Darren Albert

Personal information
- Born: 28 February 1976 (age 50) Auburn, New South Wales, Australia
- Height: 5 ft 11 in (180 cm)

Playing information
- Position: Wing, Fullback
Club
| Years | Team | Pld | T | G | FG | P |
| 1996–01 | Newcastle Knights | 89 | 65 | 0 | 0 | 260 |
| 2002–05 | St Helens | 124 | 88 | 0 | 0 | 352 |
| 2006 | Cronulla Sharks | 23 | 12 | 0 | 0 | 48 |
|  | Total | 236 | 165 | 0 | 0 | 660 |
Representative
| Years | Team | Pld | T | G | FG | P |
| 1997–01 | NSW Country | 2 | 0 | 0 | 0 | 0 |
| 1999 | New South Wales | 1 | 0 | 0 | 0 | 0 |
- Source:

= Darren Albert =

Australian rugby league footballer

Darren "DJ" Albert (born 28 February 1976) is an Australian former professional rugby league footballer who played in the 1990s and 2000s. A representative winger, he played his club football for the Newcastle Knights (with whom he won the 1997 ARL Premiership), St. Helens (with whom he won the 2002 Super League Grand Final and the 2004 Challenge Cup) as well as the Cronulla-Sutherland Sharks. Albert also represented Country Origin twice in his career (1997 and 2001). He represented New South Wales for one game in the 1999 State of Origin series.

==Career in Australia==
Albert made his first grade debut for the Newcastle club in round 2 of the 1996 ARL season against the Western Reds where he scored a try in a 22–16 victory.

Albert is remembered for racing over to score the try in the dying seconds of the 1997 ARL Grand Final against Manly that gave Newcastle a fairy tale maiden premiership. After receiving a pass from Andrew Johns 15 metres from Manly's line, Albert stepped inside Manly's Mark Carroll and sped away to score under the posts to give the Newcastle club a 22–16 win over the defending ARL premiers. Albert also played a prominent role in helping the Knights to reach the Grand Final. In the Preliminary final the week before, he raced across from the far wing to tackle a runaway Matt Seers into touch when it appeared the North Sydney fullback was set to score. Newcastle went on to qualify for their first Grand Final appearance with a 17–12 win over Norths.

In the 2000 NRL season, Albert played 12 games and scored 11 tries including a try in the club's preliminary final loss against the Sydney Roosters. Newcastle had led the game 16–2 at half-time but lost 26–20.

Albert played 23 games and scored 16 tries in the 2001 NRL season but missed Newcastle's grand final victory over Parramatta due to a broken ankle.

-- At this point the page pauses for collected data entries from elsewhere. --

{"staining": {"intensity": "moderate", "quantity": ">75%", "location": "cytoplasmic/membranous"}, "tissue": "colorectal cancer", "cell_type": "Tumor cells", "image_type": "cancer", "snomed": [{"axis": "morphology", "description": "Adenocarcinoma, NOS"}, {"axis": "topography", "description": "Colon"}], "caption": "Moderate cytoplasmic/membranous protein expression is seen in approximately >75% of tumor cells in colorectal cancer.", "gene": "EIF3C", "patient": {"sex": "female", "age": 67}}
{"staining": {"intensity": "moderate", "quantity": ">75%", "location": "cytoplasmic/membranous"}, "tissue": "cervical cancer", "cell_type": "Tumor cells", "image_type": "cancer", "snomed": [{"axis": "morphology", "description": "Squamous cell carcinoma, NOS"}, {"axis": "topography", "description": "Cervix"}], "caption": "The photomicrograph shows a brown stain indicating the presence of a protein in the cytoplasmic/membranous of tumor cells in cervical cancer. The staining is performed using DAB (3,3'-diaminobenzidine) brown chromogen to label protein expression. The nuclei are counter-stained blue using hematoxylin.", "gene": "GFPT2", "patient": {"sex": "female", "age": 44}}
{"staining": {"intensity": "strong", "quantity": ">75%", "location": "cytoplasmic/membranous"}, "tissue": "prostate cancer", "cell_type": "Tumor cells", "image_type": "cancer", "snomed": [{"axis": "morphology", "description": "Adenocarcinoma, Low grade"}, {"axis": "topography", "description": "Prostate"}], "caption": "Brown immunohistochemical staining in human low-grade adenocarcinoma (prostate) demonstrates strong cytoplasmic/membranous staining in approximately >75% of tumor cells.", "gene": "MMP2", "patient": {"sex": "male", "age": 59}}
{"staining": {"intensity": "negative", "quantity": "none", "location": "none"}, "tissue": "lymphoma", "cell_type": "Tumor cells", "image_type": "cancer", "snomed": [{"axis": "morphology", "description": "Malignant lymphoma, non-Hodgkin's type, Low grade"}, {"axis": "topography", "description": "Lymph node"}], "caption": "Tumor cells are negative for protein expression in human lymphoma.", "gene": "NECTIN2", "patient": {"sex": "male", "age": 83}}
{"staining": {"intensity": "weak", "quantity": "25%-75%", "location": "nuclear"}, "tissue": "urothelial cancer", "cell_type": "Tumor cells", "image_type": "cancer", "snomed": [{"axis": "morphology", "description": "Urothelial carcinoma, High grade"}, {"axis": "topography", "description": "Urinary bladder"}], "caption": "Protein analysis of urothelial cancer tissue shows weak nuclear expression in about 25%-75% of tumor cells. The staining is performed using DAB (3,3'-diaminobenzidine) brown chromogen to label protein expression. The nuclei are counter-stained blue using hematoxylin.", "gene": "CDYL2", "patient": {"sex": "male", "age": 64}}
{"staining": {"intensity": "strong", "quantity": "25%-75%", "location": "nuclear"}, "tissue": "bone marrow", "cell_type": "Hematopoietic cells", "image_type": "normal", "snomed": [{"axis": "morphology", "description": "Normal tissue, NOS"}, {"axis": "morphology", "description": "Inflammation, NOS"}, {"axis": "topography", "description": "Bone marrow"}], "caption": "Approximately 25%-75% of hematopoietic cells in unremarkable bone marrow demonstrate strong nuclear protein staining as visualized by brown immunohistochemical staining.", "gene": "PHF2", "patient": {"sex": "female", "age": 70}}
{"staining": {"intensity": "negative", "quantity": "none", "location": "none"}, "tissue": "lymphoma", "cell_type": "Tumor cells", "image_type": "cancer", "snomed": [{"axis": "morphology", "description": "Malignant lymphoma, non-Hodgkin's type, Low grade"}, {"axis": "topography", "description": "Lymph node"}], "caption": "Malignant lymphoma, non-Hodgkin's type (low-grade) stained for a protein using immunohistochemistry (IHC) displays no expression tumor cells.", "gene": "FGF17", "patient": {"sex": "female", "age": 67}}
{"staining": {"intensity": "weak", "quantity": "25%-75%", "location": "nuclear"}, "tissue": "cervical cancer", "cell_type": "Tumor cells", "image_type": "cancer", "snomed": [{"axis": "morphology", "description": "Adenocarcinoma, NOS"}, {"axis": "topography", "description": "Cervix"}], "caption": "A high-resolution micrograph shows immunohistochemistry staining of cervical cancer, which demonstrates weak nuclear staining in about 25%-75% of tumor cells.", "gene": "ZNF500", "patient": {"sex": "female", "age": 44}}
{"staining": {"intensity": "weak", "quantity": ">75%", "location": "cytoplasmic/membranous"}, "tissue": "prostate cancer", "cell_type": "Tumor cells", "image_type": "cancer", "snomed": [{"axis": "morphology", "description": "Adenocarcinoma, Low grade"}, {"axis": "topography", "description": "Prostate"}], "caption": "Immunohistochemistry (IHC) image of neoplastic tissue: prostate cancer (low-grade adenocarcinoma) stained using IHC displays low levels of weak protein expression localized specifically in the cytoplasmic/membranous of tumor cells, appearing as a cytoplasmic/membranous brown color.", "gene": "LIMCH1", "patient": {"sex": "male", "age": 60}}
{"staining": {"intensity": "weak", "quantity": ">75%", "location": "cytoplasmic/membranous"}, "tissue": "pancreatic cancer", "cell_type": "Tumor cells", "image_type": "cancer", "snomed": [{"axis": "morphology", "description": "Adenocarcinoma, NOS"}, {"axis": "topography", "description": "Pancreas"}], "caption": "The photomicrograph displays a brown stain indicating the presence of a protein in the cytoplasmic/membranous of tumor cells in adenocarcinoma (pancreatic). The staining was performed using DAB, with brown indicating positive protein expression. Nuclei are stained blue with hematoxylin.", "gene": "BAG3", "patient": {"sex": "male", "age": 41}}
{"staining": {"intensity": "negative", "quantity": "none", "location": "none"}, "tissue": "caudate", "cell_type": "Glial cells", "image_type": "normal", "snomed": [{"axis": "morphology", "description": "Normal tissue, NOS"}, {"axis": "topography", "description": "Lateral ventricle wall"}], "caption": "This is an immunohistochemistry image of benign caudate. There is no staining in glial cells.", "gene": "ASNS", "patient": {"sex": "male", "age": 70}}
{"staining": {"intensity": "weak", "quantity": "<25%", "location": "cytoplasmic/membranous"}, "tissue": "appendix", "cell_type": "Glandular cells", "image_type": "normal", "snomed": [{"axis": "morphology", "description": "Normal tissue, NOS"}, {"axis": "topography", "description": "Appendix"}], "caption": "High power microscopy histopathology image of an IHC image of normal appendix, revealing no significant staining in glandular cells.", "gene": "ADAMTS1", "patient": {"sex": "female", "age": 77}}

In 2006, Albert joined Cronulla-Sutherland and played one season with them scoring 12 tries in 23 games. In January 2007, Albert walked out on the Cronulla club with a year remaining on his contract. Cronulla later attempted to block Albert from playing for another NRL or Super League club with then CEO Greg Pierce saying "We are extremely disappointed in Darren's decision, it must be stressed that the Sharks are not releasing Albert from his contract and he will not be able to play football for another club in 2007. We will stop Albert playing in the UK. He doesn't have a release from us so he won't be playing. He can go over there and play second division if he wants but he can't play in the Super League".

==Career in England==
Albert played for St. Helens on the wing in their 2002 Super League Grand Final victory against the Bradford Bulls. Having won Super League VI, St Helens contested the 2003 World Club Challenge against 2002 NRL Premiership-winners, the Sydney Roosters. Albert played at in Saints' 38–0 loss.